A deductible is the amount of money you pay out of pocket until your insurance plan starts offering benefits. Insurance plans offer varying levels of deductibles, so make sure you account for this expense before choosing a plan. Generally, a high-deductible plan has a lower premium than one with a lower deductible.
It may be tempting to pick a plan with the lowest premium, but it’s not always the best strategy. If you tend to need a lot of medical care, you may be better off opting for a plan with higher premiums but a lower deductible so you don’t have to pay too many bills out of pocket before your insurance coverage kicks in.
Once you meet your deductible, you only pay part of the total health care cost while your insurance provider covers the rest. If your share is based on a percentage of the cost, it’s known as coinsurance. For example, if your coinsurance is 20% and a provider charges you $1,000, you only have to pay $200 and your insurance company will pay $800.
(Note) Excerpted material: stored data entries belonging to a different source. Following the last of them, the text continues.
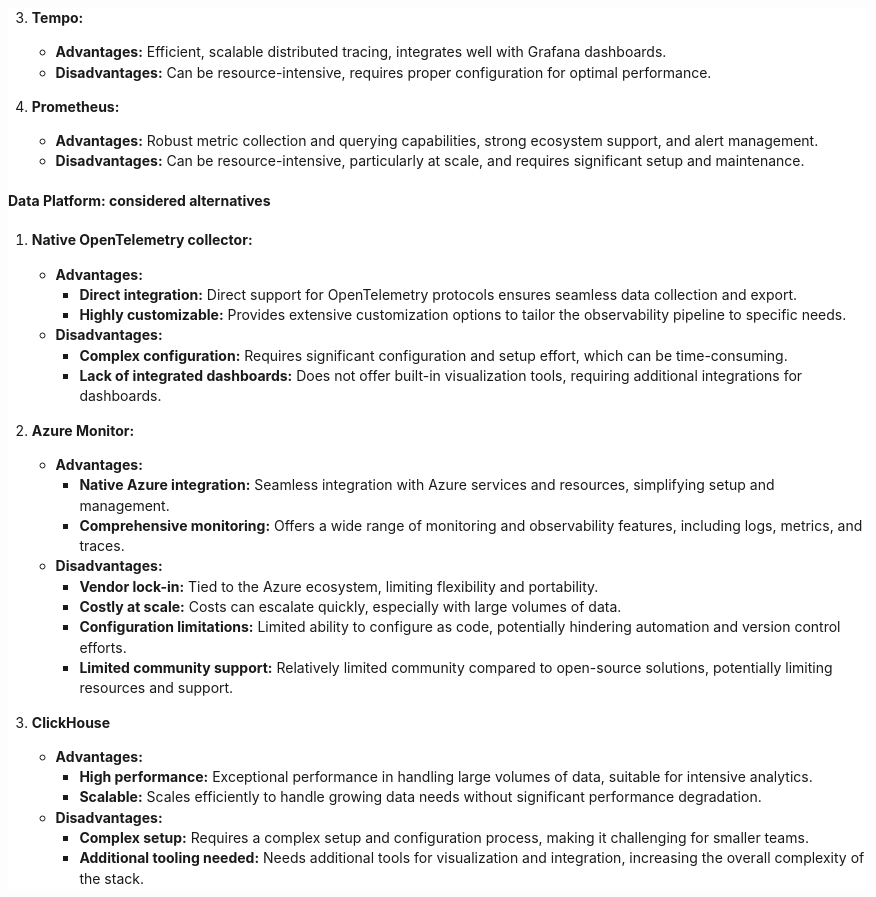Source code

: 3. **Tempo:**
    - **Advantages:** Efficient, scalable distributed tracing, integrates well
    with Grafana dashboards.
    - **Disadvantages:** Can be resource-intensive, requires proper
    configuration for optimal performance.

4. **Prometheus:**
    - **Advantages:** Robust metric collection and querying capabilities, strong
    ecosystem support, and alert management.
    - **Disadvantages:** Can be resource-intensive, particularly at scale, and
    requires significant setup and maintenance.

#### Data Platform: considered alternatives

1. **Native OpenTelemetry collector:**
    - **Advantages:**
        - **Direct integration:** Direct support for OpenTelemetry protocols
        ensures seamless data collection and export.
        - **Highly customizable:** Provides extensive customization options to
        tailor the observability pipeline to specific needs.
    - **Disadvantages:**
        - **Complex configuration:** Requires significant configuration and
        setup effort, which can be time-consuming.
        - **Lack of integrated dashboards:** Does not offer built-in
        visualization tools, requiring additional integrations for dashboards.

2. **Azure Monitor:**
    - **Advantages:**
        - **Native Azure integration:** Seamless integration with Azure services
        and resources, simplifying setup and management.
        - **Comprehensive monitoring:** Offers a wide range of monitoring and
        observability features, including logs, metrics, and traces.
    - **Disadvantages:**
        - **Vendor lock-in:** Tied to the Azure ecosystem, limiting flexibility
        and portability.
        - **Costly at scale:** Costs can escalate quickly, especially with large
        volumes of data.
        - **Configuration limitations:** Limited ability to configure as code,
          potentially hindering automation and version control efforts.
        - **Limited community support:** Relatively limited community compared
        to open-source solutions, potentially limiting resources and support.

3. **ClickHouse**
    - **Advantages:**
        - **High performance:** Exceptional performance in handling large
        volumes of data, suitable for intensive analytics.
        - **Scalable:** Scales efficiently to handle growing data needs without
        significant performance degradation.
    - **Disadvantages:**
        - **Complex setup:** Requires a complex setup and configuration process,
        making it challenging for smaller teams.
        - **Additional tooling needed:** Needs additional tools for
        visualization and integration, increasing the overall complexity of the
        stack.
A copay is similar to coinsurance, but it’s a flat fee you pay to use a health care service or get a prescription filled. This kicks in after you’ve met your deductible. Usually, this is a small amount like $20, but it can be bigger depending on your agreement with your insurance provider. As with coinsurance, your insurer pays the rest of the cost that isn’t covered by your copay.
When you combine all these expenses, your out-of-pocket costs may be higher even if your premiums are low, so it’s important to understand the pros and cons of each plan you consider.
Paying health insurance premiums can take a hefty cut out of your paycheck. However, there are a few ways to reduce the premium amount you have to pay.
Whether you’re buying an independent plan from the Marketplace, or choosing a plan that your employer offers, you may have a choice of plan type. These may include a preferred provider organization (PPO), a point-of-service (POS) plan, or a health maintenance organization (HMO).
Understanding the differences can help you save. With an HMO, you’re restricted to certain doctors and other health care providers. With a POS plan or a PPO, you can go to any provider (although you’ll pay less to see an in-network provider); with a POS plan, you will need to get a referral from your primary care doctor to see specialists.
Premiums for PPOs tend to be higher than those of HMOs and POS plans.
Premiums typically have an inverse correlation with other expenses. If the premiums are lower, out-of-pocket costs such as deductibles, copays, and coinsurance are higher and vice versa. For healthy people who don’t use a lot of health care services, a high-deductible plan may be a big cost saver.
Some high-deductible plans allow you to have a health savings account (HSA). HSAs let you pay deductibles and other out-of-pocket health care costs with pretax money.
Marketplace plans are categorized by metal colors: bronze, silver, gold, and platinum. Premiums are lowest for bronze plans, but you’ll pay the most out of pocket when you access care, and deductibles can be very high. Platinum plans have the highest premiums, but cost you the least out of pocket.
If you’re buying an independent plan from the Marketplace, a health insurance broker can help you find the best plan for your needs and budget. Ask friends and contacts for recommendations or use the HealthCare.gov referral tool to be contacted by someone in your area who has been trained and registered with the Marketplace.
The typical premium for an employer-sponsored individual plan in 2021 was $108 and for a family plan, it was $497.
The average premium for a 40-year-old buying the lowest-cost bronze Marketplace plan in 2022 was $329; the lowest-cost silver plan was $428; and for gold, it was $462. That doesn’t take into account any subsidies that can lower the cost of premiums.
You may be able to deduct your insurance premiums if all of your health care costs for the year were more than 7.5% of your adjusted gross income. You can only deduct the expenses that exceed that 7.5%. Qualifying expenses include health insurance premiums, as well as out-of-pocket costs for things such as doctor visits and surgeries.